Hansen Solubility Parameters (HSP): 1—Introduction
By Clifford K. Schoff, Schoff Associates
Solubility of polymers in solvents is extremely important to the coatings industry. If the solvents in a formulation are not able to dissolve the polymer or polymers to be used, either initially or during the dry or bake, the resultant film will be defective. There are two basic ways to determine solubility of polymers: trial and error, or solubility parameters. Trial and error is fine if you are trying out a new solvent, but for most situations, it is not effective.
In 1916, Hildebrand proposed that solubility could be related to the internal pressures of solvent and solute. If they were the same or nearly so, then the molecules involved would interact with each other and a solution would result. For solvents, the internal pressure can be expressed in terms of ∆E, the molar energy of vaporization, and the molar volume, V. Their ratio gives the cohesive energy density (CED). The solubility parameter is defined as
δ = (CED)1/2 = (∆E/V)1/2
There are several different versions of solubility parameters, ranging from Hildebrand’s single number to various two-dimensional concepts to three-dimensions. I am most familiar with the three-dimensional system developed by Charles Hansen, which is not surprising since my first job in the coating industry was working for the same Charles Hansen. He found that ∆E arises from contributions from dispersion forces (D), polar interactions (P), and hydrogen bonding forces (H) and that three parameters, δD, δP, δH can define the solubility region of a polymer or oligomer and dissolving ability of a solvent. I have personal experience of the power of Hansen Solubility Parameters (HSP) in formulating paints and in problem solving and will give examples of their use in the next article in this series.

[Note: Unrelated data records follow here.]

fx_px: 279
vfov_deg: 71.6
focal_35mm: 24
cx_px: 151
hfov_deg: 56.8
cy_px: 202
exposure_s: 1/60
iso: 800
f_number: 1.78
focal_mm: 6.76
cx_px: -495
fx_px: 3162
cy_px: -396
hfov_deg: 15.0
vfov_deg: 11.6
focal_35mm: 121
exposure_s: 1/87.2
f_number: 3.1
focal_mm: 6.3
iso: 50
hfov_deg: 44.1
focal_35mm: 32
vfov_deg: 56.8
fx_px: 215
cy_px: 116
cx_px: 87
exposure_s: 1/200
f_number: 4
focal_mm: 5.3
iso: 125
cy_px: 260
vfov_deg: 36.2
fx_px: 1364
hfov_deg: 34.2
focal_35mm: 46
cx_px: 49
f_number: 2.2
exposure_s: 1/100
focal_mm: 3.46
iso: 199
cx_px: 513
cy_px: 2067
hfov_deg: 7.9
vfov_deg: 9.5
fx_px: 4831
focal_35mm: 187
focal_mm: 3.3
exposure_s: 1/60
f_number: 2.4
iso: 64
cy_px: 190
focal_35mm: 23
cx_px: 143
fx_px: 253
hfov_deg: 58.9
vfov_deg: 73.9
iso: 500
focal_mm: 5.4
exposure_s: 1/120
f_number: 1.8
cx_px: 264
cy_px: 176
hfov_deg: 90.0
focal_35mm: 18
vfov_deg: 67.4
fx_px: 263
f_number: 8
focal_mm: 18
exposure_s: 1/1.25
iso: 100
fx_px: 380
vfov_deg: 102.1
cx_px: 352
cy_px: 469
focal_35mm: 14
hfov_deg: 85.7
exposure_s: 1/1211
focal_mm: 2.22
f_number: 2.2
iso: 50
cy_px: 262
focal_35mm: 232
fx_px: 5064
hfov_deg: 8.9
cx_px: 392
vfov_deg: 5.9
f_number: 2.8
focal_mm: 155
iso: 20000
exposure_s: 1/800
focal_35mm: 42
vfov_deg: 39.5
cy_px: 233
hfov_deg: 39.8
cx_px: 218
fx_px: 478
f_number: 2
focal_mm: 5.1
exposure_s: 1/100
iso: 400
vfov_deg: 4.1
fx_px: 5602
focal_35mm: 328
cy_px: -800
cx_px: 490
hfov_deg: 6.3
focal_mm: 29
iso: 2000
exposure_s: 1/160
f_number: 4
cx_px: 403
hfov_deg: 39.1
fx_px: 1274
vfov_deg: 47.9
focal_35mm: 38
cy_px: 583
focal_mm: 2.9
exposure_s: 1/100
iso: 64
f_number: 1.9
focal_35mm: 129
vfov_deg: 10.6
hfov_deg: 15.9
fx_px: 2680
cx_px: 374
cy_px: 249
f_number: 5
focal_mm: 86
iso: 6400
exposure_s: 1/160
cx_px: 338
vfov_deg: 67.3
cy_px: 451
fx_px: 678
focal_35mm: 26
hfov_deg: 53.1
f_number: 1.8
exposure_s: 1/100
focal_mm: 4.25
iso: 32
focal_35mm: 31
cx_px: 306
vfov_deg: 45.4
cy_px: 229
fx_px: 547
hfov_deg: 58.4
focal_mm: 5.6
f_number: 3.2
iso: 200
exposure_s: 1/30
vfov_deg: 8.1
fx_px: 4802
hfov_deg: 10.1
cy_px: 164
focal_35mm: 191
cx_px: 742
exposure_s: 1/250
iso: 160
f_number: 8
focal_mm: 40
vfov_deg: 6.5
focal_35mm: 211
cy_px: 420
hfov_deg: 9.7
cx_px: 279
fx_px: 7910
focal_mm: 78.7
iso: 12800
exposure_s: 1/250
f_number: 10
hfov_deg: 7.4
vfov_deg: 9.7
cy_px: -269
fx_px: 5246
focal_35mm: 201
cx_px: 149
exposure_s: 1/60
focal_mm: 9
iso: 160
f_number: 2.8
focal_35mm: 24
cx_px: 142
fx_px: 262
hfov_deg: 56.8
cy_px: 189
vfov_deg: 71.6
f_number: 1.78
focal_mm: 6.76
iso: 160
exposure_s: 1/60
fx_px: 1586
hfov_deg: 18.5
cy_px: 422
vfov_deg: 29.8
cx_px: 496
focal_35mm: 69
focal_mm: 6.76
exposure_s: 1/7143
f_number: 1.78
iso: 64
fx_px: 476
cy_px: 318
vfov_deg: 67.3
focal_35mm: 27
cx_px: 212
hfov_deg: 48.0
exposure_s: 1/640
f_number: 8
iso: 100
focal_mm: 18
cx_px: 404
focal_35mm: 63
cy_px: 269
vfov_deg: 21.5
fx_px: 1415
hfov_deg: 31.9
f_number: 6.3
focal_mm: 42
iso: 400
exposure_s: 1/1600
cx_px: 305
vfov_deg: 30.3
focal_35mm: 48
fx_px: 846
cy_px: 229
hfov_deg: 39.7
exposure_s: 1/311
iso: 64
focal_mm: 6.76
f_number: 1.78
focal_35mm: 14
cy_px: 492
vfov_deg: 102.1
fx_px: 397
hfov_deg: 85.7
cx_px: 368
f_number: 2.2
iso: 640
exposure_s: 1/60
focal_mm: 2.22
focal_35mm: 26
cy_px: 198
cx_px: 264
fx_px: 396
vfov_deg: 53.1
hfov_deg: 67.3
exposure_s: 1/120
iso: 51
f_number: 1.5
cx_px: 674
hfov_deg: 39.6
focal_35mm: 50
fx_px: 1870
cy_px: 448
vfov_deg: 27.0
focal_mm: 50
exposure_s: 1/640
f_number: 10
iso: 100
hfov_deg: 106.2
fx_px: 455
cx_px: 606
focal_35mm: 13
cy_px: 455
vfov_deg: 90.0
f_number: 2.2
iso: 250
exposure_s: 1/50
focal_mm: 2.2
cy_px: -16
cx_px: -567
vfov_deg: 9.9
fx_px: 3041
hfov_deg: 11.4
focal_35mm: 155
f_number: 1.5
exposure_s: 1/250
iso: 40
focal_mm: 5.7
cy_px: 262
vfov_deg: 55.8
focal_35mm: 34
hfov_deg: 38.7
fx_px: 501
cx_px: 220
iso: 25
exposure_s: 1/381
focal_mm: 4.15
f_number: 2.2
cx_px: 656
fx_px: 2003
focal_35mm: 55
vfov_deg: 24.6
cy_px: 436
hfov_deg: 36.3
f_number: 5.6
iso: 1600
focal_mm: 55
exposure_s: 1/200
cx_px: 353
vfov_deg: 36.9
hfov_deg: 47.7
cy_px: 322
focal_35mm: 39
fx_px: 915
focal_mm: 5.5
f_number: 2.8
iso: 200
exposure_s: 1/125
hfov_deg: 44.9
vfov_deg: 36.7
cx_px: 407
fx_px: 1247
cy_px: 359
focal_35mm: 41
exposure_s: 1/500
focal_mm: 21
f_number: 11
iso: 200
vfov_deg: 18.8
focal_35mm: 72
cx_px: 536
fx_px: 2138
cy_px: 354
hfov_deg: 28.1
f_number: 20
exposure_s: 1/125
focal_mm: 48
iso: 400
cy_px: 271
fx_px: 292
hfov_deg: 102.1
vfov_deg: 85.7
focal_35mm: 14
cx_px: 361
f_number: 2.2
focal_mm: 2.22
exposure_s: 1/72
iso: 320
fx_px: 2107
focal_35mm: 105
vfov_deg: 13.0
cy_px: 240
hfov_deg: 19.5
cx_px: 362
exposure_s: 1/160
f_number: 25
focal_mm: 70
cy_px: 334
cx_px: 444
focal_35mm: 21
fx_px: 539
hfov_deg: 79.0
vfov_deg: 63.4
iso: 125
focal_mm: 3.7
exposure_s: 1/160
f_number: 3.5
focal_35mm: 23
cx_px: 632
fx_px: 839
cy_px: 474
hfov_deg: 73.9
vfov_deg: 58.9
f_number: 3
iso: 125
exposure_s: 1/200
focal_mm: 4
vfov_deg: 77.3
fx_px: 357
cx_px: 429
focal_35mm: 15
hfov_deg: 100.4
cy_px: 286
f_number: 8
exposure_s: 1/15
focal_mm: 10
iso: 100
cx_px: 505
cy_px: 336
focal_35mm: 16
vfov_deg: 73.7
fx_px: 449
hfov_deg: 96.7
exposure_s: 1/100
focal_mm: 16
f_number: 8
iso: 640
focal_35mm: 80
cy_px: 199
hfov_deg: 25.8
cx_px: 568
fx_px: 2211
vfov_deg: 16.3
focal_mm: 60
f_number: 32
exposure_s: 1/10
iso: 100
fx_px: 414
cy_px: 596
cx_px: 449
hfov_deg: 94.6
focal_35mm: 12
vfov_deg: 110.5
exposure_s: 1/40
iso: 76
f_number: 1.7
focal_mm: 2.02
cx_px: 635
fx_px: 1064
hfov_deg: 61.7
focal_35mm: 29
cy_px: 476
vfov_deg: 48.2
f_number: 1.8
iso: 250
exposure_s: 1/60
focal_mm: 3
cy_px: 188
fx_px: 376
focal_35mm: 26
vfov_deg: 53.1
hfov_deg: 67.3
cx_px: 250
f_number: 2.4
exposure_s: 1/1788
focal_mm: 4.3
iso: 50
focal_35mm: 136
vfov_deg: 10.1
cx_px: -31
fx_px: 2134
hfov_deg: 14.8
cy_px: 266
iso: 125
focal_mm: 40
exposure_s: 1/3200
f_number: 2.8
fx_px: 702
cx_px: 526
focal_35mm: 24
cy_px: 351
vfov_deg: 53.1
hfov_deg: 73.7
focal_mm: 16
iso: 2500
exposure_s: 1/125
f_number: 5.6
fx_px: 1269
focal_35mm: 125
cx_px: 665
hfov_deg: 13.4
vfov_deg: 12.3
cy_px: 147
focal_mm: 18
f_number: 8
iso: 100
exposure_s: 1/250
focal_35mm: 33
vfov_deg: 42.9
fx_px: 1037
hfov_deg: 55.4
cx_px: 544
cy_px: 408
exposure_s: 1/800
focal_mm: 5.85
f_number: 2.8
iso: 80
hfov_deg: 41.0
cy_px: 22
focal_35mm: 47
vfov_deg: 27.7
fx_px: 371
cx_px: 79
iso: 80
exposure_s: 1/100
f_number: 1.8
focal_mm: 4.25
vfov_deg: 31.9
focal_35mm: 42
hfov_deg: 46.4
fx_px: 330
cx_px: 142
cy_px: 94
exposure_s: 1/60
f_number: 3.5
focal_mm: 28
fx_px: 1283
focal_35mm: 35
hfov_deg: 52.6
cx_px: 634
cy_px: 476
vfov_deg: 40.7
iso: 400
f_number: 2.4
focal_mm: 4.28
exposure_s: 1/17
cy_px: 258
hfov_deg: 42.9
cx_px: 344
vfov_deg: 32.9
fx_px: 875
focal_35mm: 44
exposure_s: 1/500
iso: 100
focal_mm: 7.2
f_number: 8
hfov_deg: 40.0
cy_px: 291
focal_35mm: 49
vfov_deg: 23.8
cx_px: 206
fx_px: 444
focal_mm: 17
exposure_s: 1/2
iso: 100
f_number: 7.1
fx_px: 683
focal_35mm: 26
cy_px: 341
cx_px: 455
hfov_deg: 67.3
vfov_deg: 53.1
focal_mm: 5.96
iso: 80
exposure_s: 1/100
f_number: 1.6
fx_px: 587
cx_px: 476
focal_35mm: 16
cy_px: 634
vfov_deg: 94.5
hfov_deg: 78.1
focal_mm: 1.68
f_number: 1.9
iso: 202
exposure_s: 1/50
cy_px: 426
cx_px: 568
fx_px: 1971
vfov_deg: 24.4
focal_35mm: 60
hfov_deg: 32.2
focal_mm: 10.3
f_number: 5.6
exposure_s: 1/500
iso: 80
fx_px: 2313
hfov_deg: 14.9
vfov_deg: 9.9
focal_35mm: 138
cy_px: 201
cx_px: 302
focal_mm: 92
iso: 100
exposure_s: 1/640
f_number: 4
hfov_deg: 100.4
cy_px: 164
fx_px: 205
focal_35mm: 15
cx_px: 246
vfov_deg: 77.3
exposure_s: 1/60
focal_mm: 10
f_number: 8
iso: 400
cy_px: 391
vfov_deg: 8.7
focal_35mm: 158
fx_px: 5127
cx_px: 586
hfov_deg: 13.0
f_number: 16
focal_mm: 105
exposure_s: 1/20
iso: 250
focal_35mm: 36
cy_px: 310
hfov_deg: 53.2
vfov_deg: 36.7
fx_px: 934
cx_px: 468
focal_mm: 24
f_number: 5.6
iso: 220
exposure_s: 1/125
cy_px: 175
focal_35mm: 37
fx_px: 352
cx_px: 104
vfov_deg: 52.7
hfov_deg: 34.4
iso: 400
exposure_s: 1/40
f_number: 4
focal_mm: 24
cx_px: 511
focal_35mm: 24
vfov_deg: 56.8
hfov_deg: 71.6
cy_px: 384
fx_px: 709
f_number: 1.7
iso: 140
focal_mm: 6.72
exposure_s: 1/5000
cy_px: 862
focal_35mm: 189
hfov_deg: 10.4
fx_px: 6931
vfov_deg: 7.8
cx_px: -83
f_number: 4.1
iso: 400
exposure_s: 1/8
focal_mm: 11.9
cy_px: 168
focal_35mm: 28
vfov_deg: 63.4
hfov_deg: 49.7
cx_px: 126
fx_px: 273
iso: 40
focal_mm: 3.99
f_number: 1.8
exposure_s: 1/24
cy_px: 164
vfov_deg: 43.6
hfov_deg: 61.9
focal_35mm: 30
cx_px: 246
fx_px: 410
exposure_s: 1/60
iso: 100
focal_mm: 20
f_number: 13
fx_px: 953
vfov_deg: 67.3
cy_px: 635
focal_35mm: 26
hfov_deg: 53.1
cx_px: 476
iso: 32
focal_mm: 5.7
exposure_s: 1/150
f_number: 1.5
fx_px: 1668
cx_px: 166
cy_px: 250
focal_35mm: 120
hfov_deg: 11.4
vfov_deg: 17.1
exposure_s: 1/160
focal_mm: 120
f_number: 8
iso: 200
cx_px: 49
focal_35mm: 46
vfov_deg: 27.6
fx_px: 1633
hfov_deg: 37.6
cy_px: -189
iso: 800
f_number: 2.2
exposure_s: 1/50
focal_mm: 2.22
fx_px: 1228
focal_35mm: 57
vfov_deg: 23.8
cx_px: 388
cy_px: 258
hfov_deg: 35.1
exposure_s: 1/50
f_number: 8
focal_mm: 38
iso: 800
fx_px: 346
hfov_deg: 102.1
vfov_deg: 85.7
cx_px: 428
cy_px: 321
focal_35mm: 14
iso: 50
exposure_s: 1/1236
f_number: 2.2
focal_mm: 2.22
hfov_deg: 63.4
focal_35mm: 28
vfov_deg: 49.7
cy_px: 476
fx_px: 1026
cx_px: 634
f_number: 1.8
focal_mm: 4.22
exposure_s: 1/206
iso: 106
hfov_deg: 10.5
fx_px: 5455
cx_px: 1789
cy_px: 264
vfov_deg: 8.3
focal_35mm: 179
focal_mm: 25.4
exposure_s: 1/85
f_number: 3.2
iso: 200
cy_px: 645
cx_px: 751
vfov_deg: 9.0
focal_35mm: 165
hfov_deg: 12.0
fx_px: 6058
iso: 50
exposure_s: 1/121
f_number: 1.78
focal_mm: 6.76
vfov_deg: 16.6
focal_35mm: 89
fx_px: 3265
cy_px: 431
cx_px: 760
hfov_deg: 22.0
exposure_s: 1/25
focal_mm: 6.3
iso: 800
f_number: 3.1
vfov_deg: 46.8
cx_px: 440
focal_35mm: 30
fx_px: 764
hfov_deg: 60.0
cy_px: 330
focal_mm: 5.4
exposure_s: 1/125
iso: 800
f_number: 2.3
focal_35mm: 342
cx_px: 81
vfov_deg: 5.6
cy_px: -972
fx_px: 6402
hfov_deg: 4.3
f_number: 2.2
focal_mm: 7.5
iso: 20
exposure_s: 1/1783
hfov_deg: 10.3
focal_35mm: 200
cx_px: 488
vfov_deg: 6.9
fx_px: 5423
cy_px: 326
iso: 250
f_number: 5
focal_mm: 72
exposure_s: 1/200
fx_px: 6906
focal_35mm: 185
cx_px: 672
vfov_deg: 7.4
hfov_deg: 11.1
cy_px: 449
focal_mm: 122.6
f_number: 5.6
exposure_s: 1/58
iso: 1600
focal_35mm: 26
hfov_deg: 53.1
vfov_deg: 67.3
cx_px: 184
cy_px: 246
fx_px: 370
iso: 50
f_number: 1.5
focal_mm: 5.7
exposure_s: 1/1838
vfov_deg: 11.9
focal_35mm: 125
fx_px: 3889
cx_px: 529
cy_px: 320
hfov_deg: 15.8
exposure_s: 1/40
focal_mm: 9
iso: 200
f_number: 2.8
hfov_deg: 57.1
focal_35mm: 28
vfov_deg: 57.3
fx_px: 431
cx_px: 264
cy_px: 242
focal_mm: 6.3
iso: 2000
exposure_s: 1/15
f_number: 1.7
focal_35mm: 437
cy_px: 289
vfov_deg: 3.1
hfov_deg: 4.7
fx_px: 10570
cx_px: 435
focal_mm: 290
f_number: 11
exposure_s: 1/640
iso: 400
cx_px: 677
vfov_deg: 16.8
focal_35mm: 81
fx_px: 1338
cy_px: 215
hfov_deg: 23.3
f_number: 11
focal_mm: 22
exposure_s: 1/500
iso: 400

From a thermodynamic standpoint, solubility occurs when the free energy of mixing is negative
0 > ∆FM = ∆HM – T∆SM
Where T is the absolute temperature and ∆HM and ∆SM are the heat and entropy of mixing, respectively. The entropy term will be positive. According to Hildebrand theory, the heat of mixing is given by
∆HM = V1V2(δ1 – δ2)2
Where V1 is the volume fraction of the polymer (or other solute), V2 is the volume fraction of the solvent, δ1 is the solubility parameter of the polymer, and δ2 is the solubility parameter of the solvent. We want to minimize ∆HM because that should guarantee that the free energy of mixing, ∆FM, is negative.
Considering the three parameters, we want to find the solubility region where (δD1 – δD2), (δP1 – δP2), and (δH1 – δH2) are minimized. This will define a solubility region within the δD–δP–δH space for the polymer, which encloses all the solvents that will dissolve the polymer. The region usually is represented as a sphere (see Figure 1) but may not be that regular. I have seen oblate spheroids (like an American football) and other shapes. However, treating the space as a sphere is useful in predicting the solubility of the polymer in specific solvents or blends.
Three-dimensional plots are not practical to work with, so it is common to use δP – δH plots to represent polymer solubilities and solvent parameter values. This is possible because δD values only vary over a small range. Figure 2 shows where
hydrocarbon and highly polar solvents lie on such a plot. It also shows a circle of solubility (a slice through the sphere) for a polymer. Solvents S1, S2, and S3 all are good solvents for the polymer and will dissolve it. Solvents S4, S5, and S6 are nonsolvents. However, a 1:1 mixture of S4 and S5 or S4 and S6 will dissolve the polymer because, in each case, the solubility parameter of the blend is within the circle. This is why a mixture of an alcohol and a hydrocarbon (both nonsolvents for the polymer) can dissolve that polymer.